→ What is being asked
Render all of the data below as a two-column CSV headed task and response. Give each passage of text its own row with the answer that follows it, wrap every field in double quotes with line breaks replaced by spaces, and omit the pictures.

→ Information provided

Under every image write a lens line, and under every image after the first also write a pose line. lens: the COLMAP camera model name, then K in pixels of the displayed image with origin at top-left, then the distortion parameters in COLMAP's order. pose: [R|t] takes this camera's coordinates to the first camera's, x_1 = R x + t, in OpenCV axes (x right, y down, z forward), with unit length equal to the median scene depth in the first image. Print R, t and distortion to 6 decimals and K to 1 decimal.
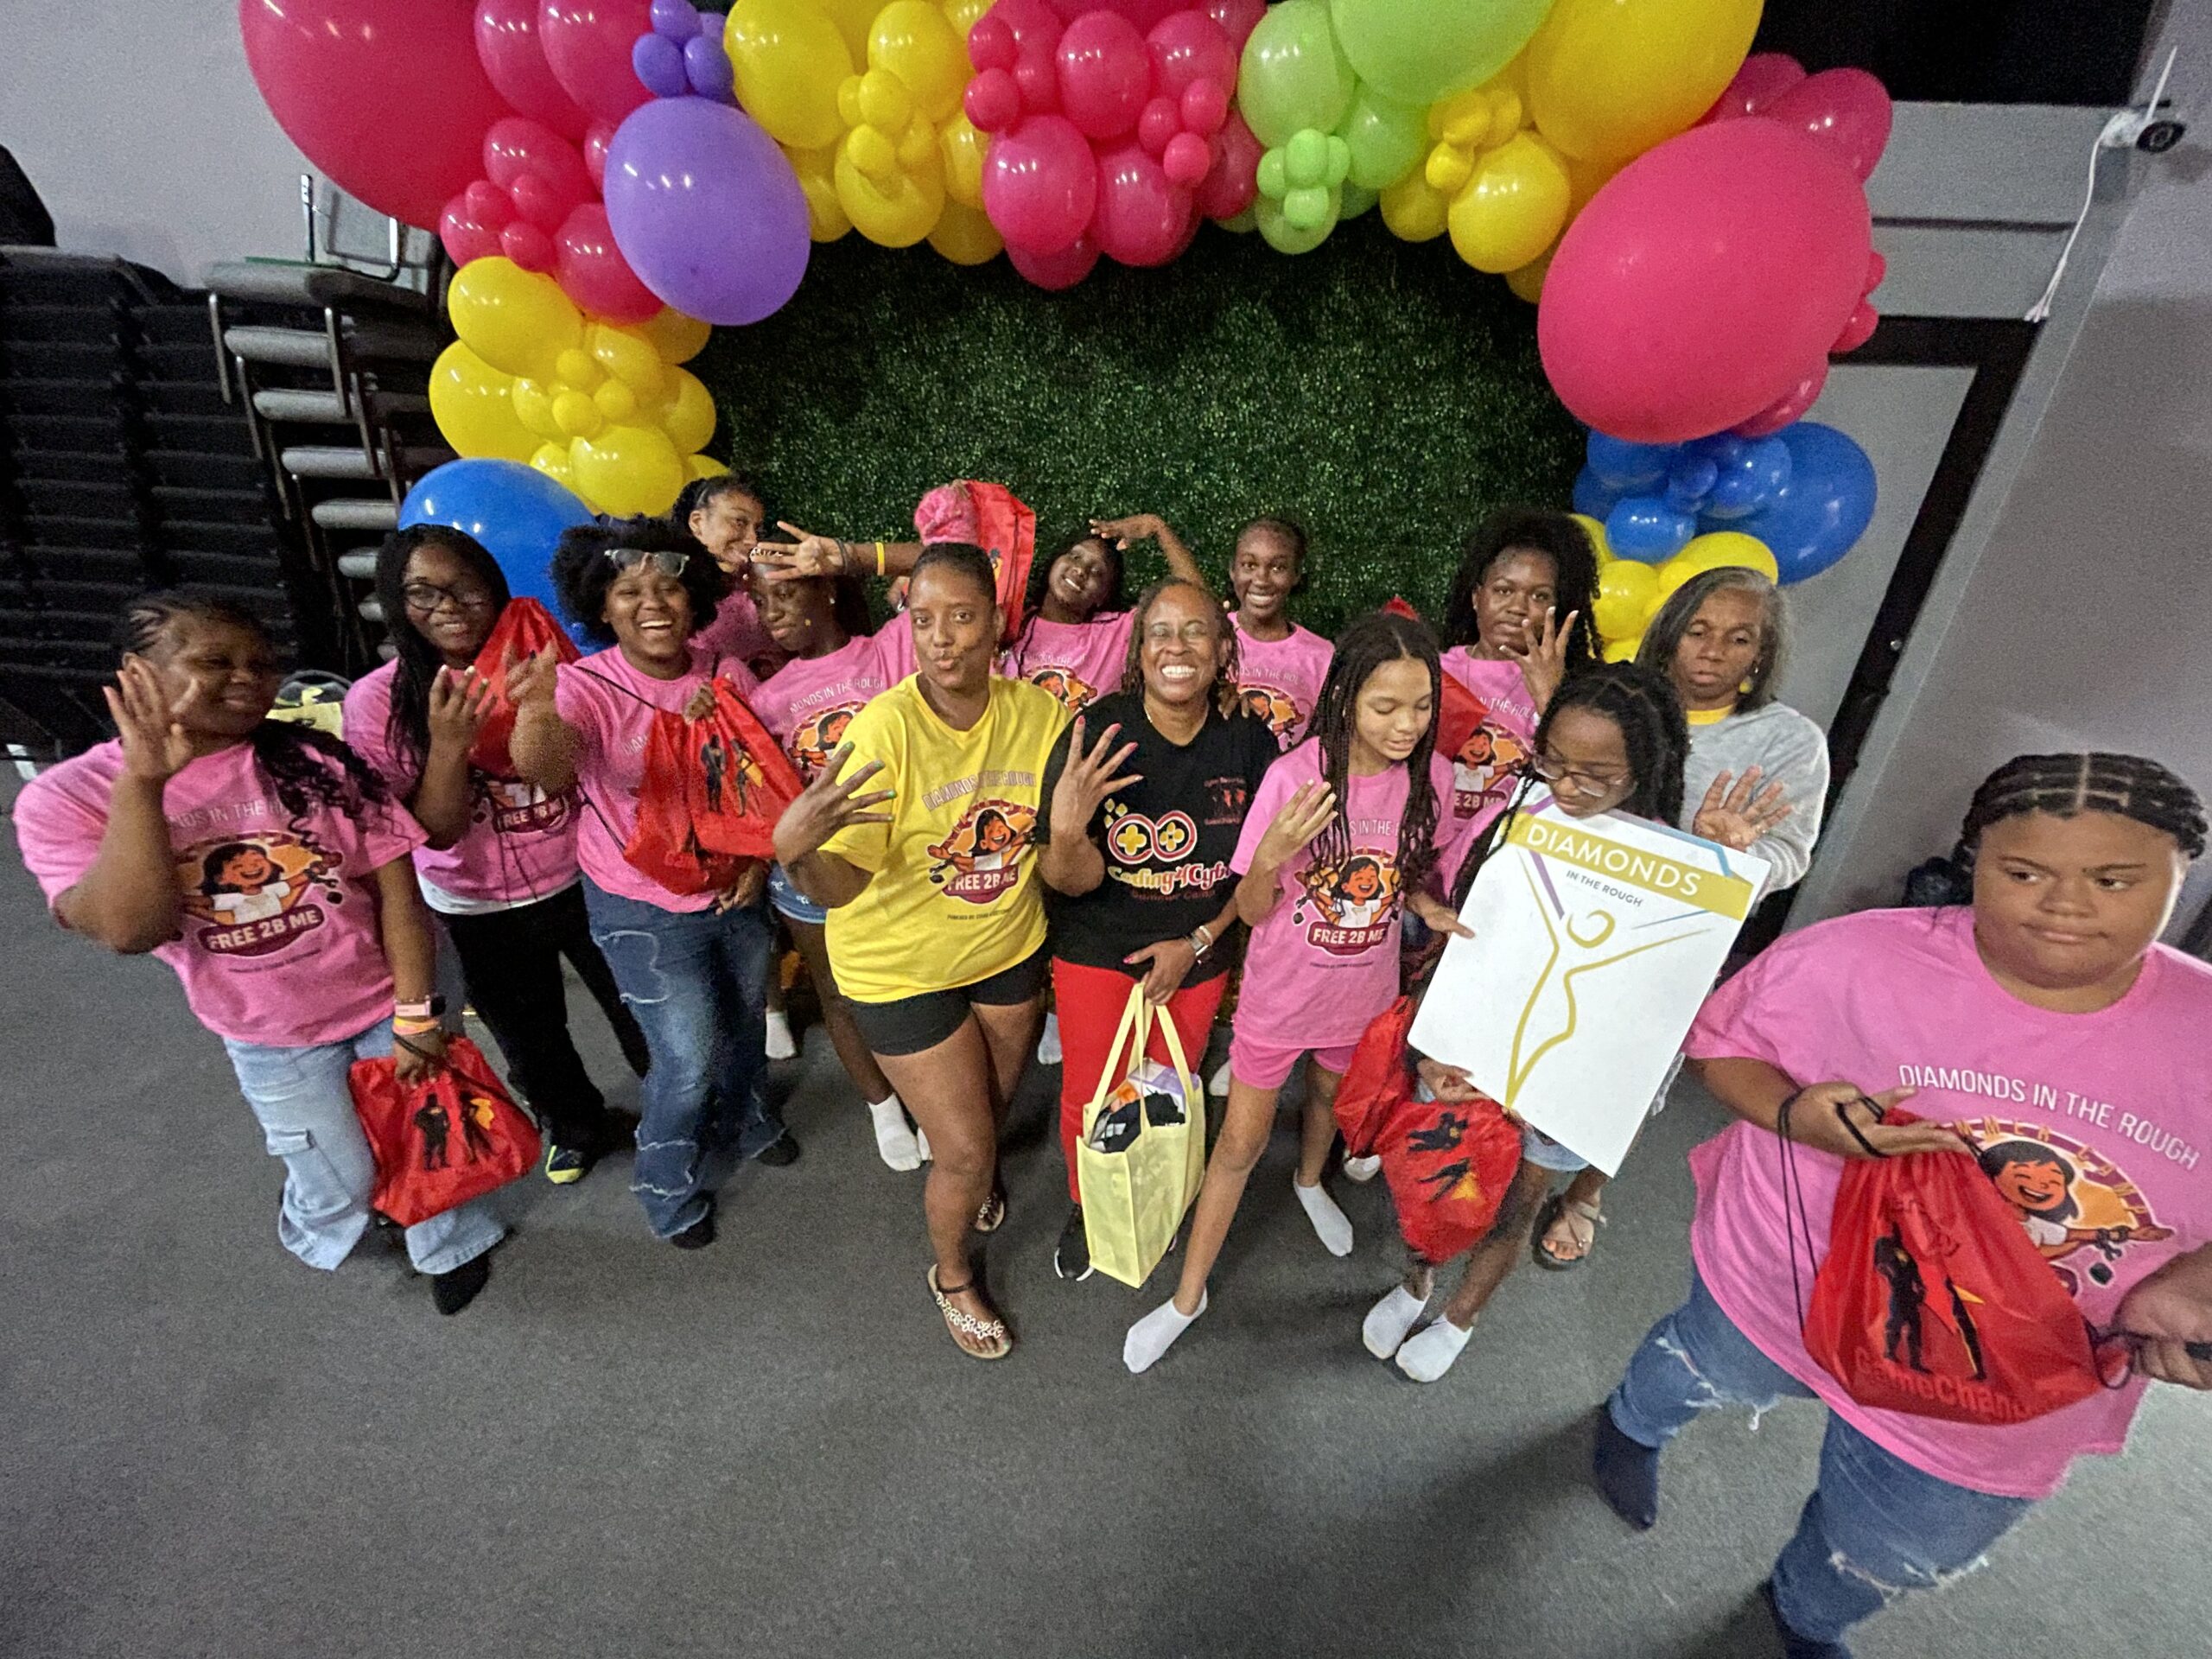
lens RADIAL K [[871.0, 0, 1106.2], [0, 871.0, 814.3], [0, 0, 1]] dist [-0.005239, 0.001626]
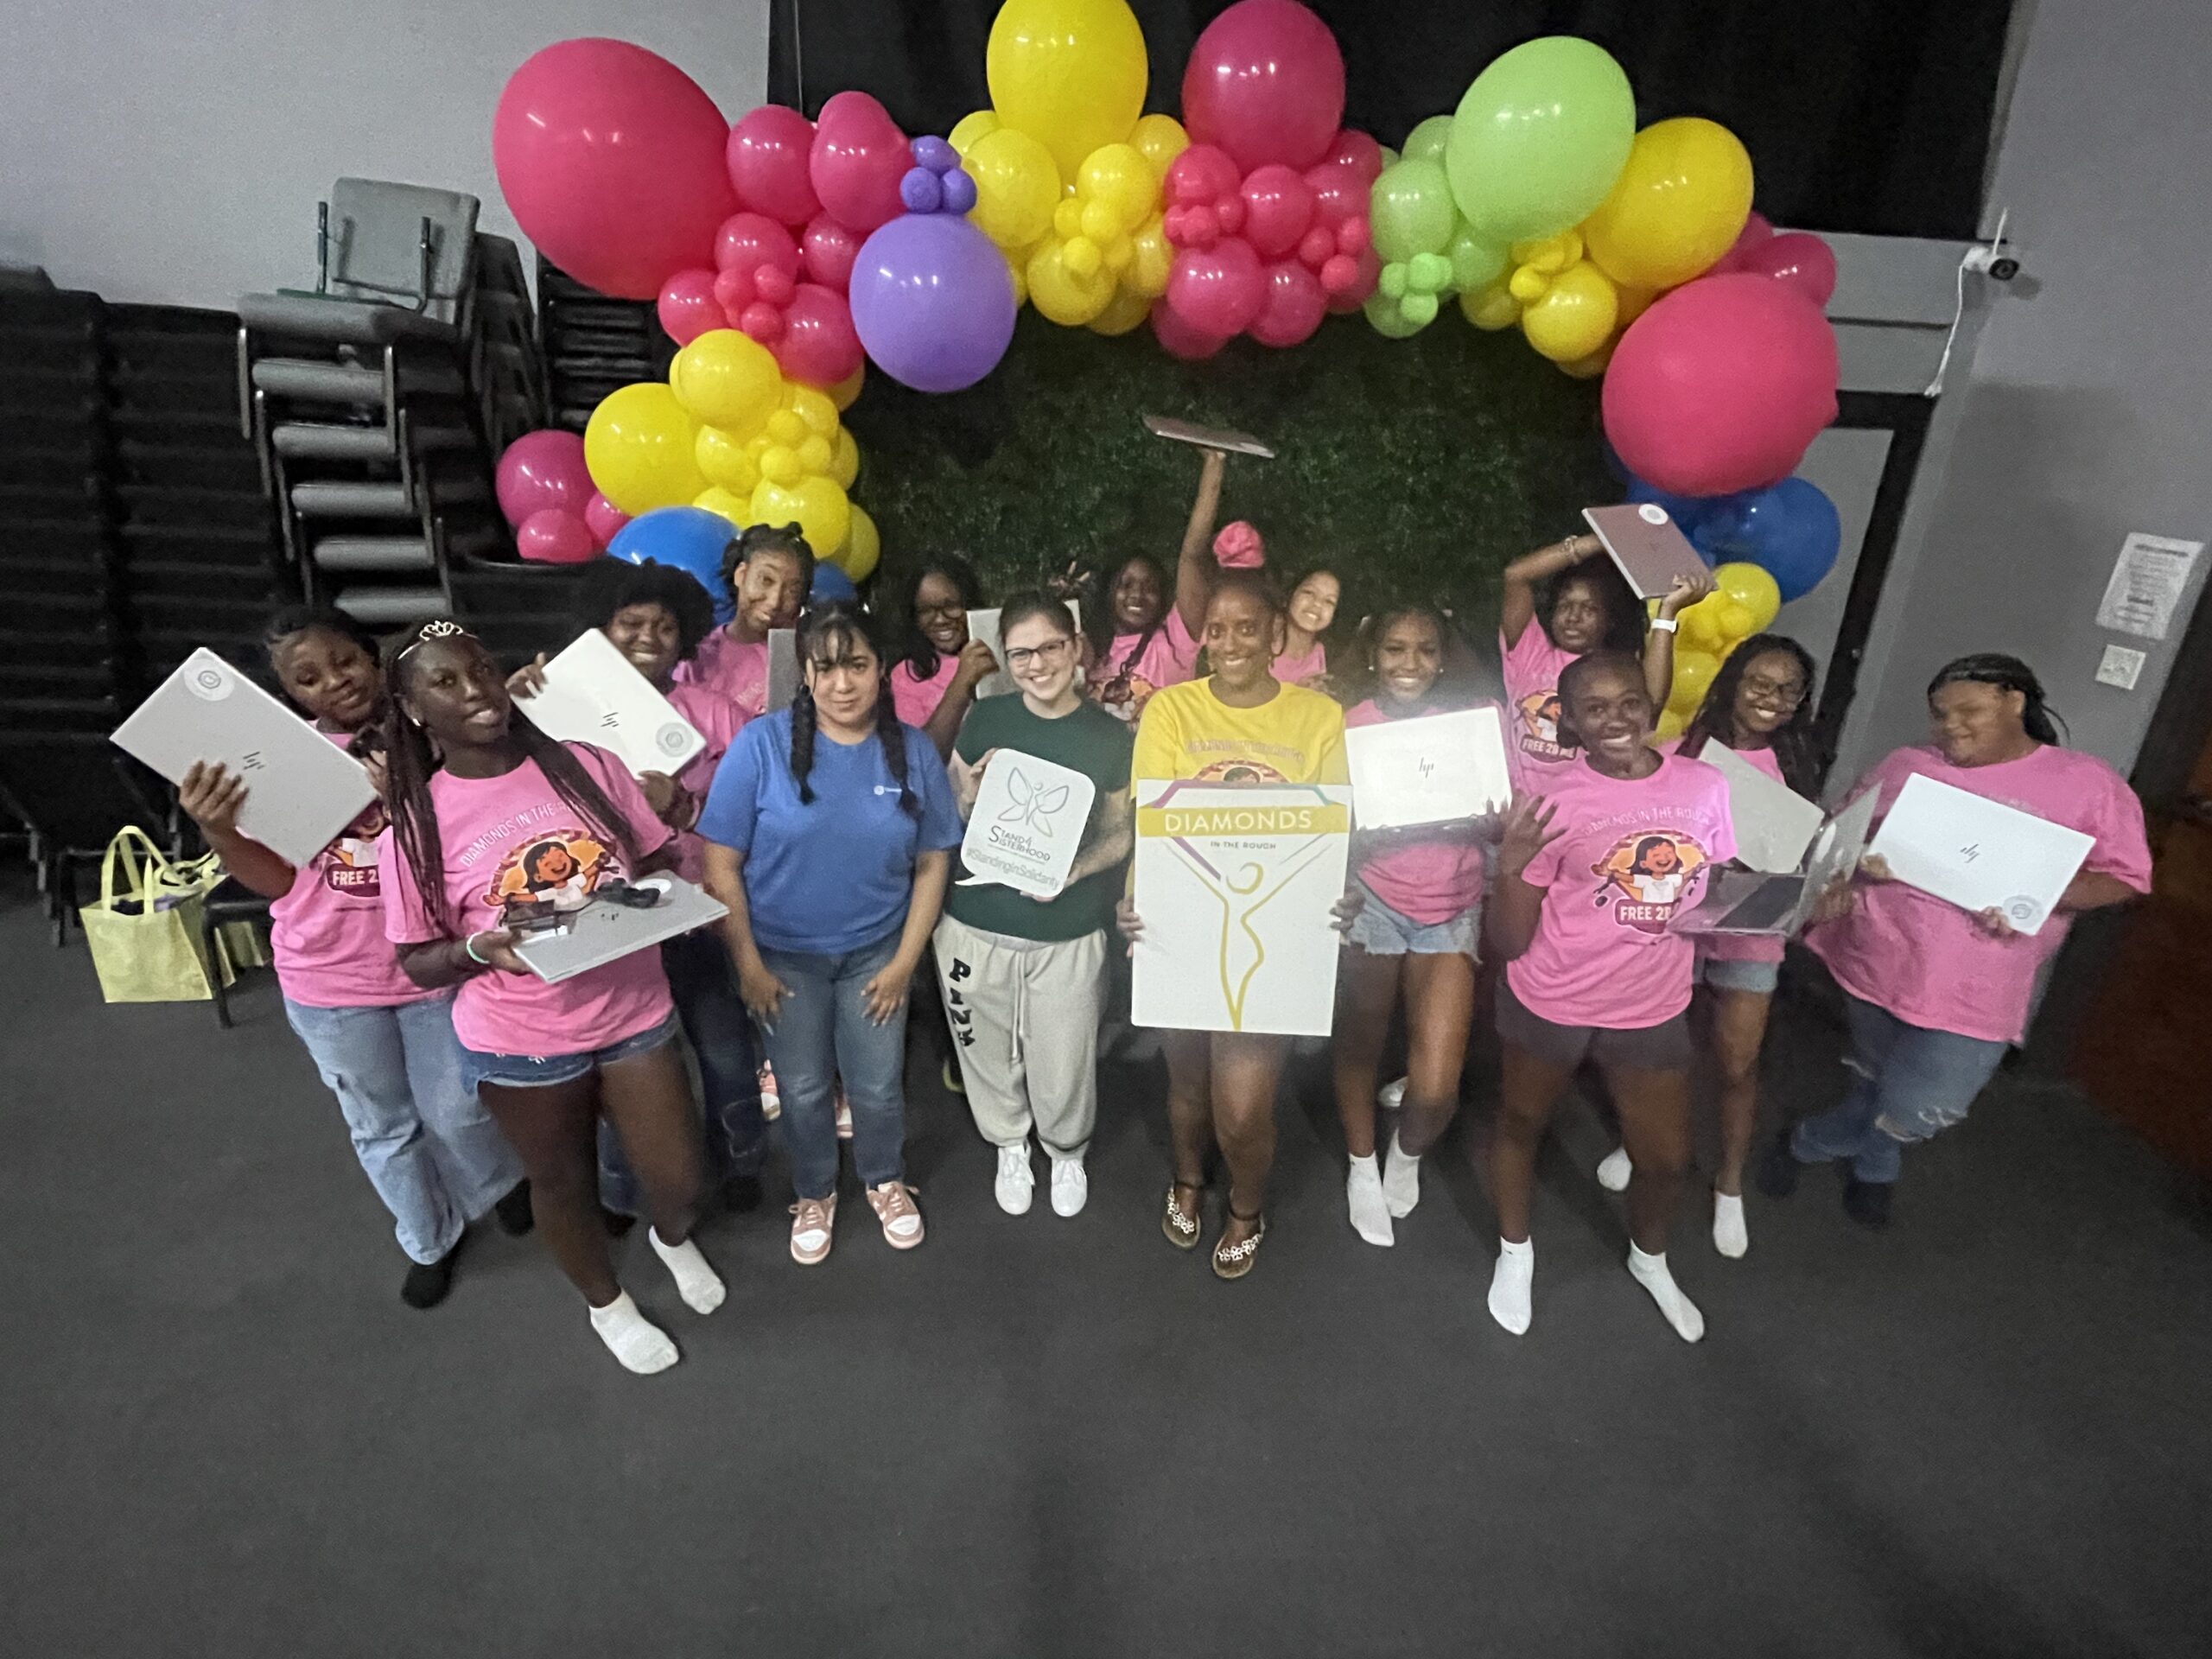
lens RADIAL K [[1094.4, 0, 1095.2], [0, 1094.4, 817.8], [0, 0, 1]] dist [-0.012640, 0.004270]
pose [[0.986429, -0.047173, 0.157266, -0.437292], [0.058215, 0.996096, -0.066361, 0.080725], [-0.153521, 0.074615, 0.985324, -0.344230]]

→ Task response
task,response
"Under every image write a lens line, and under every image after the first also write a pose line. lens: the COLMAP camera model name, then K in pixels of the displayed image with origin at top-left, then the distortion parameters in COLMAP's order. pose: [R|t] takes this camera's coordinates to the first camera's, x_1 = R x + t, in OpenCV axes (x right, y down, z forward), with unit length equal to the median scene depth in the first image. Print R, t and distortion to 6 decimals and K to 1 decimal.","lens RADIAL K [[871.0, 0, 1106.2], [0, 871.0, 814.3], [0, 0, 1]] dist [-0.005239, 0.001626] lens RADIAL K [[1094.4, 0, 1095.2], [0, 1094.4, 817.8], [0, 0, 1]] dist [-0.012640, 0.004270] pose [[0.986429, -0.047173, 0.157266, -0.437292], [0.058215, 0.996096, -0.066361, 0.080725], [-0.153521, 0.074615, 0.985324, -0.344230]]"